Rasulullah menangis, air matanya menetes sembari memandang ke langit dan tersenyum. Lalu membuang pandangannya ke samping seraya menutup mata dengan telapak tangannya. Para sahabat yang melihat kejadian itu terheran-heran lantas bertanya kepada Rasulullah, “mengapa engkau menangis di pusara Julaibib?” tanya salah seorang sahabat.
“Aku menangis karena mengingat Julaibib. Hari ini dia memintaku merestuinya untuk menikah. Seharusnya saat ini dia tengah bahagia bersama istrinya dan menantikan malam pertama, malam yang di tunggu oleh para pengantin. Namun, hari ini juga ia telah tiada,” jawab Rasulullah.
“Lantas mengapa engkau menengadah dan tersenyum?” tanya salah seorang sahabat.
“Aku menengadah karena terlihat para bidadari turun dari langit untuk menjemput Julaibib,” jawab Rasulullah.
“Tapi mengapa lantas engkau membuang pandangan ke samping?”
“Bidadari yang menjemput Julaibib begitu banyak. Mereka saling berebut, ada yang meraih tangannya dan ada pula yang meraih kakinya. Sehingga salah satu dari bidadari itu tersingkap kakinya dan terlihat betisnya,” jawab Rasulullah.

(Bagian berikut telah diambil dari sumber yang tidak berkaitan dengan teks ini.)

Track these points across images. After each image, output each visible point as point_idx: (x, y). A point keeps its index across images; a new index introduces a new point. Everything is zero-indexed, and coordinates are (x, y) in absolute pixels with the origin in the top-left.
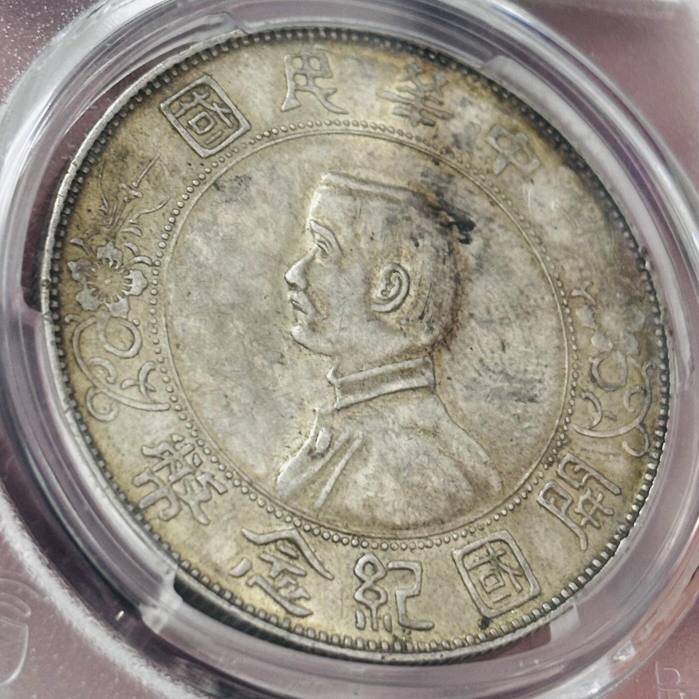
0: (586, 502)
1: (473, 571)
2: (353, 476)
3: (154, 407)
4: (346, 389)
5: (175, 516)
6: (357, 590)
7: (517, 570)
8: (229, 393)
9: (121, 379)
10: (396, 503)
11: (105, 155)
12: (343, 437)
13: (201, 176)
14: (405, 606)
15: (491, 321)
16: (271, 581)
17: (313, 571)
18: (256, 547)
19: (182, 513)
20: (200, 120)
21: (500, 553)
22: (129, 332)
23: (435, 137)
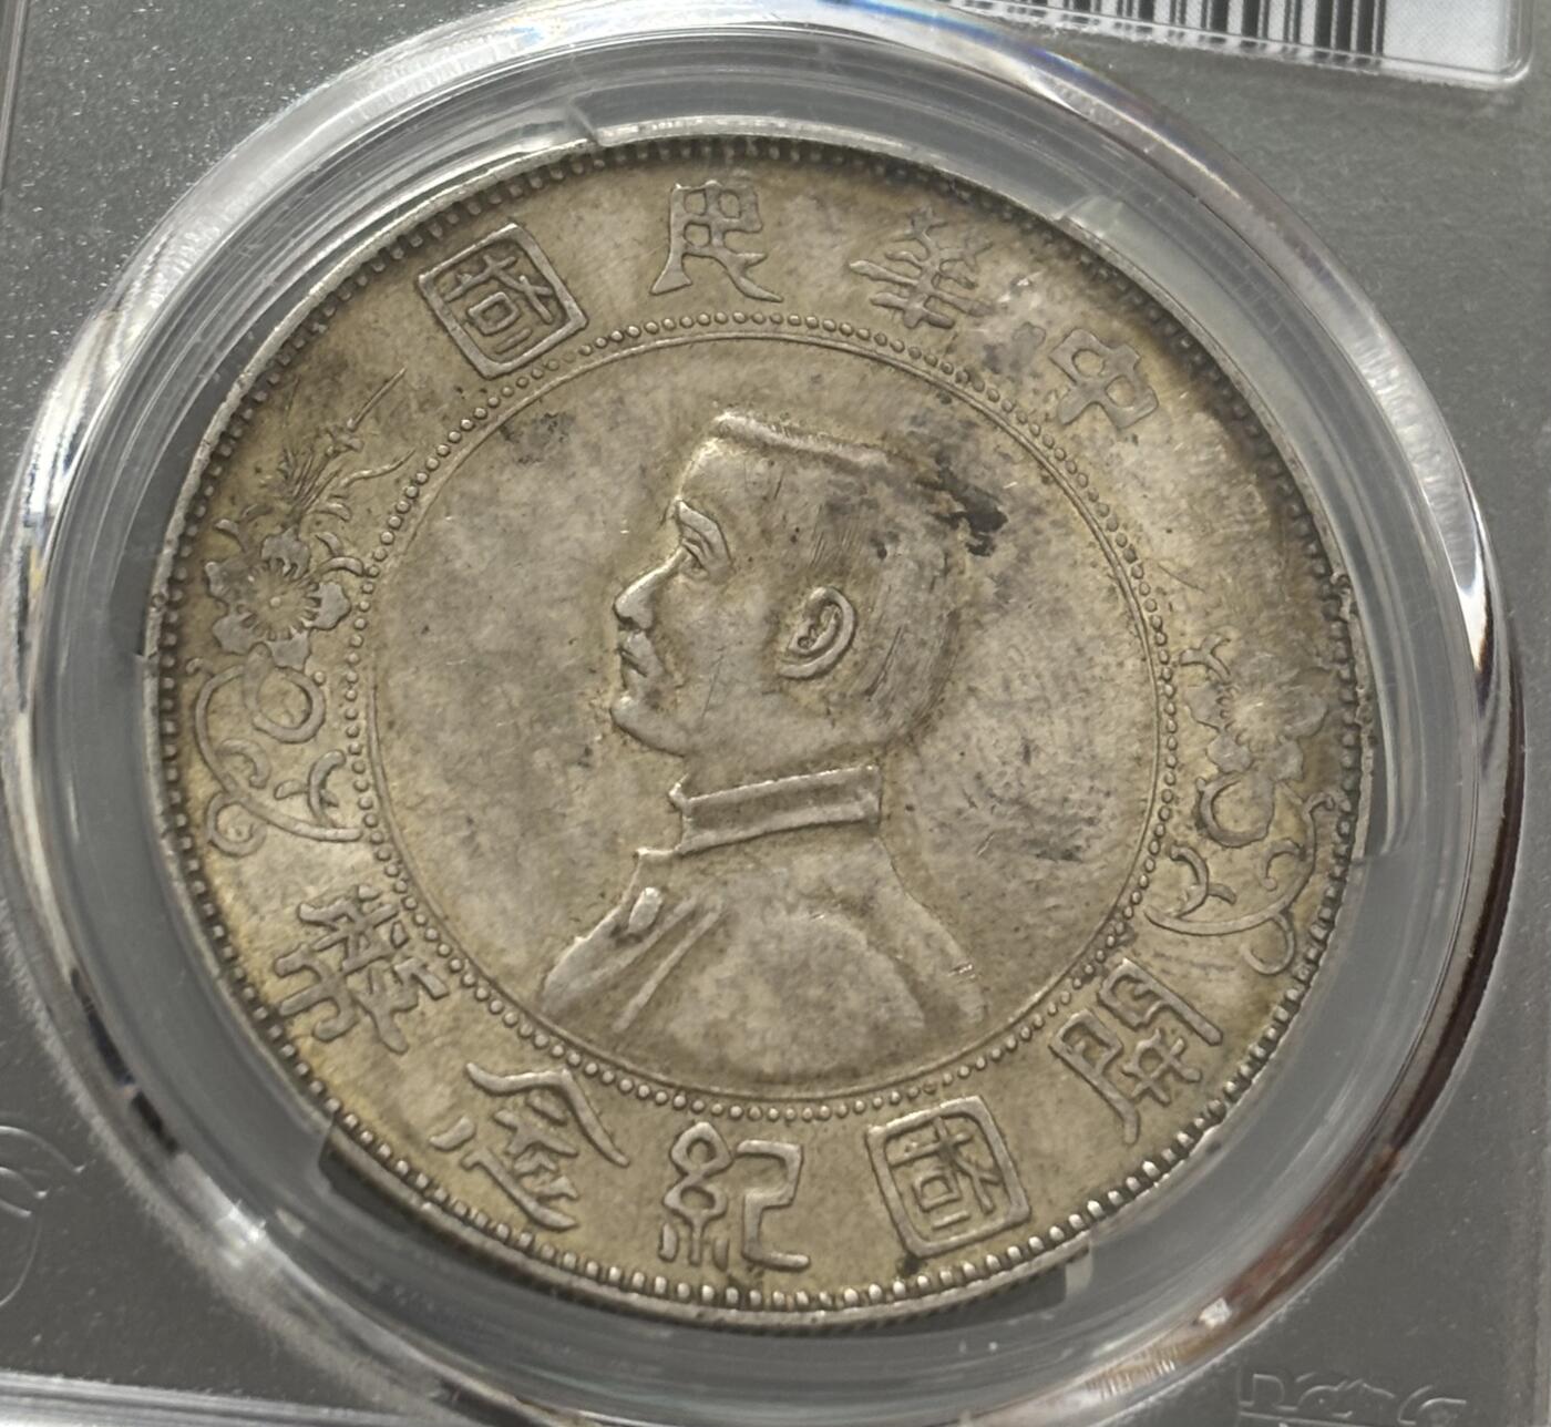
0: (1149, 1053)
1: (903, 1169)
2: (693, 981)
3: (330, 833)
4: (704, 817)
5: (342, 1034)
6: (670, 1188)
7: (990, 1171)
8: (475, 815)
9: (275, 780)
10: (769, 1035)
11: (303, 369)
12: (684, 906)
13: (480, 411)
14: (759, 1224)
15: (1010, 705)
16: (507, 1162)
17: (591, 1148)
18: (488, 1100)
19: (358, 1029)
20: (491, 307)
21: (960, 1137)
22: (303, 697)
23: (949, 350)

Itulah akhir perjalan Julaibib. Julaibib menutup lembaran- lembaran amalnya dengan mati syahid di jalan Allah. Sepeninggal Julaibib, istrinya itu menjadi seorang yang sangat kaya raya di kalangan kaum Anshar. Doa Rasulullah yang di lantunkan untuknya dijawab oleh Allah sebagimana Rasulullah mendoakannya ketika menerima lamarannya atas Julaibib. Dengan jalan sebab doa Rasulullah inilah ia mendapat keberkahan dalam hidupnya.
Pada kisah ini kita belajar tentang cinta. Sebaik-baiknya cinta yang Islam ajarkan ialah cinta yang mengedepankan taat serta agama. Bagi Allah tiada sulit untuk menyatukan hambanya. tidak hanya menyatukan manusia, menyatukan laut yang berbeda rasapun Allah SWT sanggup.
Referensi:
LC, Arum. 2016. Jatuh Cinta Tak Pernah Salah. Jakarta: Qultum Media.
Suwiknyo, Dwi, dkk. 2016. Ya Allah Izinkan Kami Menikah. Yogyakarta: Huta Parhapuran.
Santana, Purnama N. 2017. Strategi Menjemput Jodoh. Jakarta: Elex Media Komputindo.
Abdullah, Fida’. 2021. Al-Quran Hadist. Jakarta: Bumi Aksara.
Anisa, Rusi. 2021. Berkenalan Dengan Cinta Hingga Menemukan Hikmah Di Dalamnya. Bandung: GUEPEDIA.